“Direi che è arrivato il momento di batterlo”.
Arriva a Wimbledon con l’invidiabile score di 33 vittorie negli ultimi 34 incontri sull’erba, Matteo Berrettini. Tutti pensavano che sarebbe servito un po’ di adattamento alla superficie, dopo tanti mes di digiuno dall’erba e soprattutto dopo lo stop per l’infortunio al polso .Macché. Due tornei – Stoccarda e il Queen’s – e due vittorie. Normale che ora Berrettini si presenti ai Championships con l’etichetta di uomo in grado di spezzare l’egemonia di Novak Djokovic all’All England Club. Etichetta che in ogni caso il romano non rifiuta affatto, anzi.
“C’è voluto del tempo perché io amassi l’erba. Il primo clic è avvenuto in Coppa Davis, India-Italia a Calcutta, playoff 2019. Il secondo l’anno scorso tra il Queen’s e Wimbledon. È un tennis diverso e insolito, che va al di là dell’aspetto tecnico”, ha esordito l’azzurro al ‘Corriere della Sera’. È un feeling totale con la superficie, la pazienza che richiede, l’accettazione del rimbalzo irregolare: è come se l’erba mi chiedesse di sentirmi emotivamente a mio agio perché si crei la connessione perfetta”.

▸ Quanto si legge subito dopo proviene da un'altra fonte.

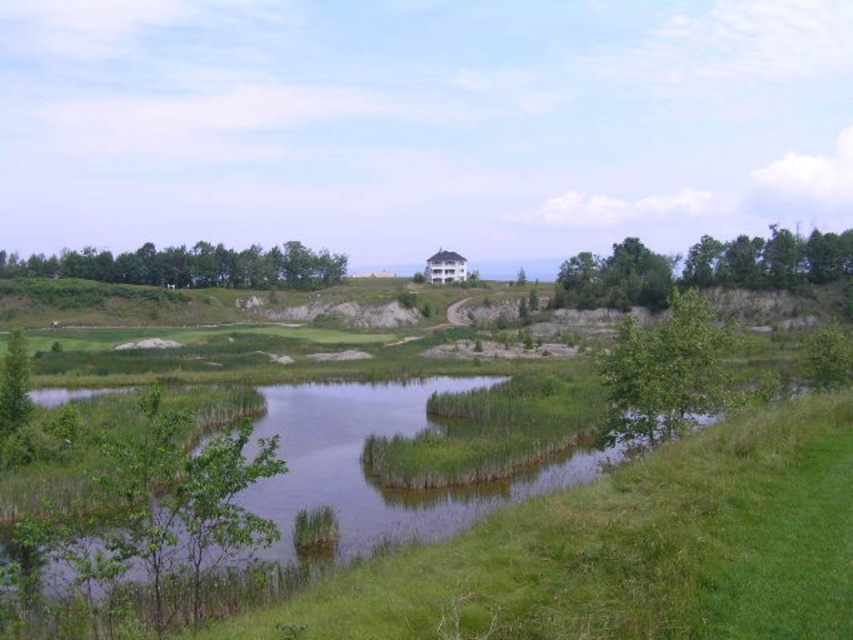
Does green leafy tree at lower right appear on the left side of green leafy trees at upper left?

In fact, green leafy tree at lower right is to the right of green leafy trees at upper left.

Who is lower down, green leafy tree at lower right or green leafy trees at upper left?

green leafy tree at lower right is below.

Find the location of a particular element. green leafy tree at lower right is located at coordinates (666, 371).

Where is `green leafy tree at lower right`? This screenshot has height=640, width=853. green leafy tree at lower right is located at coordinates (666, 371).

Can you confirm if green leafy trees at right is bigger than green leafy tree at lower right?

Incorrect, green leafy trees at right is not larger than green leafy tree at lower right.

Is point (556, 296) positioned after point (631, 371)?

Yes.

Between point (560, 268) and point (689, 388), which one is positioned behind?

Positioned behind is point (560, 268).

Find the location of a particular element. This screenshot has width=853, height=640. green leafy trees at right is located at coordinates (701, 268).

Consider the image. Is green leafy trees at right above green leafy trees at upper left?

No.

In the scene shown: Which is above, green leafy trees at right or green leafy trees at upper left?

green leafy trees at upper left is higher up.

Locate an element on the screen. This screenshot has height=640, width=853. green leafy trees at right is located at coordinates (701, 268).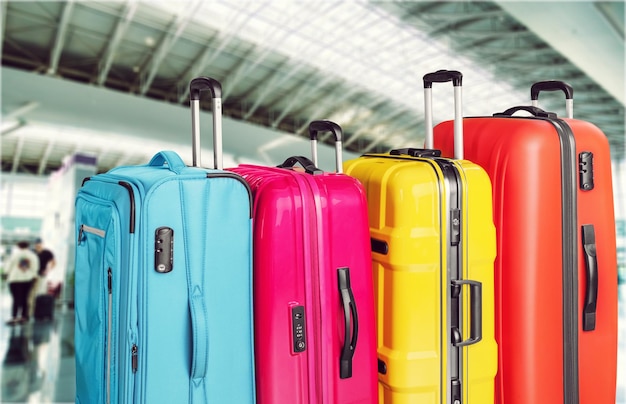
At what (x,y) coordinates should I click in order to perform the action: click on roller handles. Please return your answer as a coordinate pair (x, y). The height and width of the screenshot is (404, 626). Looking at the image, I should click on coord(200,145), coord(342,144), coord(456,105), coord(548,86).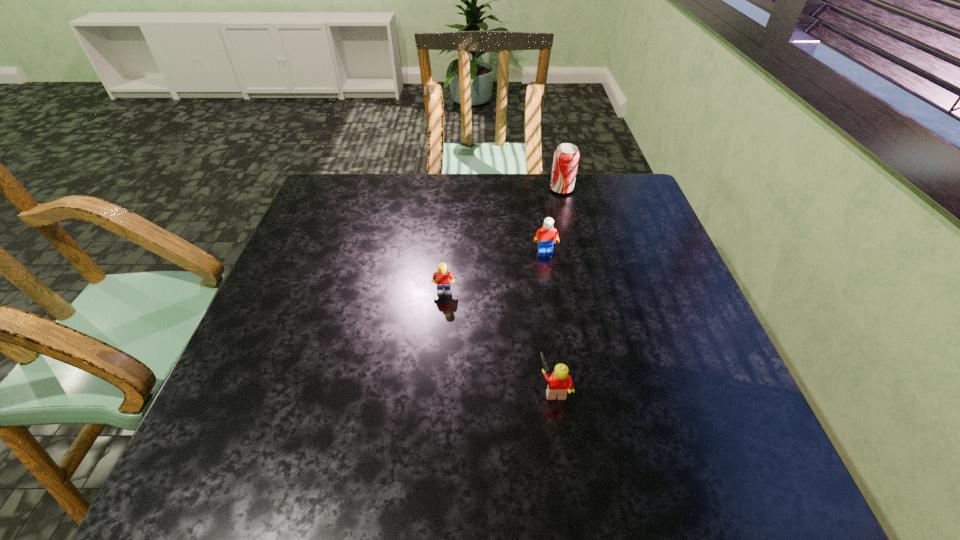
What are the coordinates of `vacant space located in front of the nearest object with the accessory visible` in the screenshot? It's located at (375, 388).

Where is `free space located 0.310m in front of the nearest object with the accessory visible`? Image resolution: width=960 pixels, height=540 pixels. free space located 0.310m in front of the nearest object with the accessory visible is located at coordinates (386, 388).

I want to click on blank space located 0.110m in front of the nearest object with the accessory visible, so click(485, 388).

Image resolution: width=960 pixels, height=540 pixels. What are the coordinates of `vacant position located 0.400m on the front-facing side of the leftmost object` in the screenshot? It's located at (431, 455).

The width and height of the screenshot is (960, 540). In order to click on object situated at the far edge in this screenshot , I will do `click(566, 156)`.

At what (x,y) coordinates should I click in order to perform the action: click on vacant space at the far edge of the desktop. Please return your answer as a coordinate pair (x, y). Looking at the image, I should click on (585, 190).

Image resolution: width=960 pixels, height=540 pixels. Find the location of `free space at the near edge of the desktop`. free space at the near edge of the desktop is located at coordinates (623, 478).

Find the location of a particular element. free region at the left edge of the desktop is located at coordinates (306, 373).

The image size is (960, 540). In the image, there is a desktop. Find the location of `free space at the right edge`. free space at the right edge is located at coordinates (656, 357).

Where is `free space at the near left corner of the desktop`? This screenshot has height=540, width=960. free space at the near left corner of the desktop is located at coordinates (213, 480).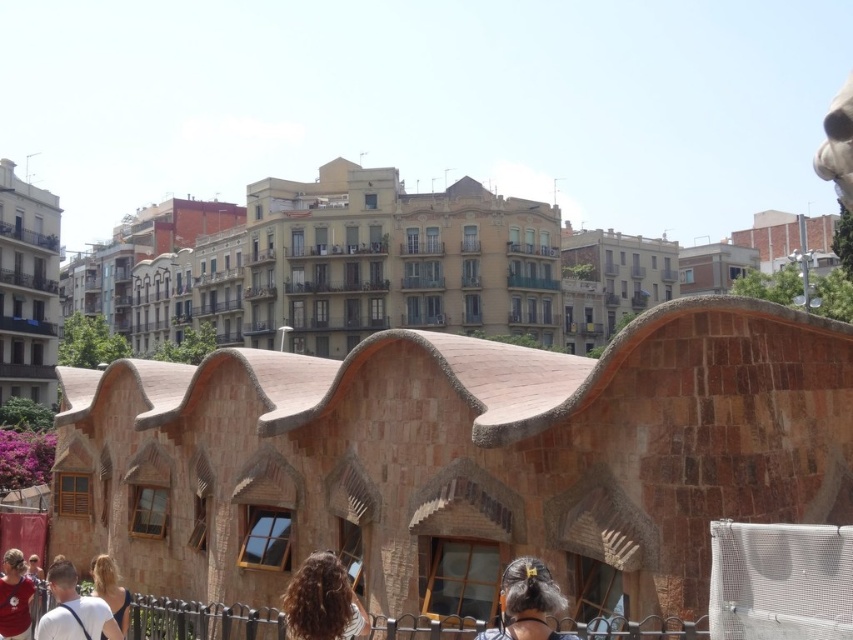
You are a photographer standing in the middle of the urban scene. You notice a person with curly hair at center and someone wearing a matte red shirt at lower left. Which of these two items is positioned higher up in the image?

The curly hair at center is taller than the matte red shirt at lower left, so the curly hair at center is positioned higher up in the image.

What is located at the coordinates point (322, 600) in the image?

The curly hair at center is located at point (322, 600).

From the picture: You are a photographer trying to capture a portrait of a person with dark brown hair at center and a matte red shirt at lower left. Which of these two items has a larger width in the image?

The dark brown hair at center has a larger width than the matte red shirt at lower left according to the description.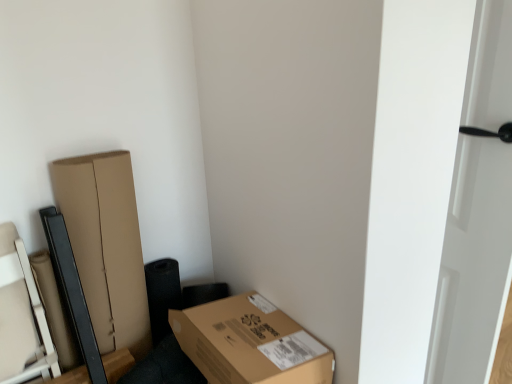
Image resolution: width=512 pixels, height=384 pixels. What do you see at coordinates (473, 264) in the screenshot?
I see `white glossy door at right` at bounding box center [473, 264].

I want to click on white glossy door at right, so click(x=473, y=264).

The image size is (512, 384). I want to click on brown cardboard box at lower right, so click(250, 343).

What is the approximate width of brown cardboard box at lower right?

It is 46.19 centimeters.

“Sono sempre stato cauto con le parole. Ora sento che non serve più nascondermi. Sto giocando bene, scoppio di fiducia: entro nel torneo con la ragionevole certezza di poter arrivare lontano. La strada per la finale la conosco già, il sentiero è tracciato, i ricordi sono felici. Mi sento più pronto, più forte, migliore. A Parigi, Londra e New York, nel 2021, ho perso sempre da Djokovic. Direi che è arrivato il momento di batterlo”, ha detto un Berrettini carico a pallettoni.